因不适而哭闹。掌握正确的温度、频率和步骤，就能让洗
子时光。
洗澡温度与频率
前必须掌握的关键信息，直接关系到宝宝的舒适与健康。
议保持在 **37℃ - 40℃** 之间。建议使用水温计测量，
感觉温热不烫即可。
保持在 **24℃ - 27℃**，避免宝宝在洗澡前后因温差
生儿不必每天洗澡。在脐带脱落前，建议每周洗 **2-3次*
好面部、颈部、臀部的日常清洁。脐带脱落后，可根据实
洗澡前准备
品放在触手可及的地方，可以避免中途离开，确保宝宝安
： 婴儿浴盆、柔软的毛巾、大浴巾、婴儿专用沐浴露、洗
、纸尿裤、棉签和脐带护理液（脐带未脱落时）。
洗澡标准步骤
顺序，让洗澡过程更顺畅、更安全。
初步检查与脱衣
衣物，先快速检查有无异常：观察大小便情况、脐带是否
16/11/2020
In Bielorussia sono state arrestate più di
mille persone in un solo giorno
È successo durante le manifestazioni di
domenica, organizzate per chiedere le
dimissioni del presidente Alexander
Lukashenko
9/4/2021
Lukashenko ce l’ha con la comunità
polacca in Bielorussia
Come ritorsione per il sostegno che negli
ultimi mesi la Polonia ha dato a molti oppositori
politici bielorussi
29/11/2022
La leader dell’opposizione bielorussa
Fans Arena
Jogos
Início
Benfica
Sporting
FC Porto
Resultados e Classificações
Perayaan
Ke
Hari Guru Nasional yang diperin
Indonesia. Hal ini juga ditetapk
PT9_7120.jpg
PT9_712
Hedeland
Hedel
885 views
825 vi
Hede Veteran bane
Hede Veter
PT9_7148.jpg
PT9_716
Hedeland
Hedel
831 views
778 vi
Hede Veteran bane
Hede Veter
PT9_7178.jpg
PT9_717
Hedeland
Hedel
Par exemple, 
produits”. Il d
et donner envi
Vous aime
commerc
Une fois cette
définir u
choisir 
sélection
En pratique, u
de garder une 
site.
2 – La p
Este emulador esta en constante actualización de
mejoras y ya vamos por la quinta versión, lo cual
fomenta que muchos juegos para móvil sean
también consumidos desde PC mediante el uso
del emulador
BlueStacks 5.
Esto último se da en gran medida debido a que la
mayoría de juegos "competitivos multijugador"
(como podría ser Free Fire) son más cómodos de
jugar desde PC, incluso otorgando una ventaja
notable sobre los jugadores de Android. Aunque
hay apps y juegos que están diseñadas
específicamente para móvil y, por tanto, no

^^^^^^^^^^^^^^^^

> **Your objective**: The line with "también consumidos desde PC mediante el uso" through the last line of the entries above: output exactly those lines and nothing else.

> **Answer to this task**:
también consumidos desde PC mediante el uso
del emulador
BlueStacks 5.
Esto último se da en gran medida debido a que la
mayoría de juegos "competitivos multijugador"
(como podría ser Free Fire) son más cómodos de
jugar desde PC, incluso otorgando una ventaja
notable sobre los jugadores de Android. Aunque
hay apps y juegos que están diseñadas
específicamente para móvil y, por tanto, no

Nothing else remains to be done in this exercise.